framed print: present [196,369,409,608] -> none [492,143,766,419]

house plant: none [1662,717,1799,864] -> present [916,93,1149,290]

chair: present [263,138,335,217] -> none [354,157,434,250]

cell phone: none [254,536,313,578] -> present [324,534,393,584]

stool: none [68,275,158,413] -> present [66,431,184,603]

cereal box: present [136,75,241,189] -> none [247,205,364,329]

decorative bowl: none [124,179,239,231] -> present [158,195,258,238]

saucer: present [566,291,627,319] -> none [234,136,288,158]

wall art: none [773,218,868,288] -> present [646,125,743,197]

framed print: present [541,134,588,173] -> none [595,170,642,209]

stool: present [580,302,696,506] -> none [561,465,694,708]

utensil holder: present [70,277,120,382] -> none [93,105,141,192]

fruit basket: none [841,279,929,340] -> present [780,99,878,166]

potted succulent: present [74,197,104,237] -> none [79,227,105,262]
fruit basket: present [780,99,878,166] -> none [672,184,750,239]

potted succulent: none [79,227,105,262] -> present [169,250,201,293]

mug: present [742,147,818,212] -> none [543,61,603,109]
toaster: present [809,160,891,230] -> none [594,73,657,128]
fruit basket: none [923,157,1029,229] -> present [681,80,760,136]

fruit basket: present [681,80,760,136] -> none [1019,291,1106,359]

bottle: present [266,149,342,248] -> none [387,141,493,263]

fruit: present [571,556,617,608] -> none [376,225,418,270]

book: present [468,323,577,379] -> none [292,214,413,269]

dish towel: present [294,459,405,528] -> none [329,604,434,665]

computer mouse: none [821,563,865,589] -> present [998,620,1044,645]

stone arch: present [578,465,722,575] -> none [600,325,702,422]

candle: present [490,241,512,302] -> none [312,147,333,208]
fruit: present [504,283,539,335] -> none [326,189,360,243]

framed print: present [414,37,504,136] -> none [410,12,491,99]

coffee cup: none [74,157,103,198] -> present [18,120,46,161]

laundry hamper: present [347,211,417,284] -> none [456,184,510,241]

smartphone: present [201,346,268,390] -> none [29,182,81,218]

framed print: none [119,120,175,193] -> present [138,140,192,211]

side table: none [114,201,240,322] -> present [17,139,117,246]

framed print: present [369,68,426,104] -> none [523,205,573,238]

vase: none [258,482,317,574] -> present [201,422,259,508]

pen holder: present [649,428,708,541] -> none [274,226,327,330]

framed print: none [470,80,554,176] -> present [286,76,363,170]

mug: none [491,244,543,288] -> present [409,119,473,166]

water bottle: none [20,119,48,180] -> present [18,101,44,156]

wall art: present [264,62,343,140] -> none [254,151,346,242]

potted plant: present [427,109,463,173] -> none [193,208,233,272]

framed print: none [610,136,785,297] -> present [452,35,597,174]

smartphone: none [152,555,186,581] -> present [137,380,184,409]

○ ○ ○ ○ ○

> Exercise requirements
Check each line of the entries, and copy the ones that contain "smartphone".

> Response to this exercise
smartphone: present [201,346,268,390] -> none [29,182,81,218]
smartphone: none [152,555,186,581] -> present [137,380,184,409]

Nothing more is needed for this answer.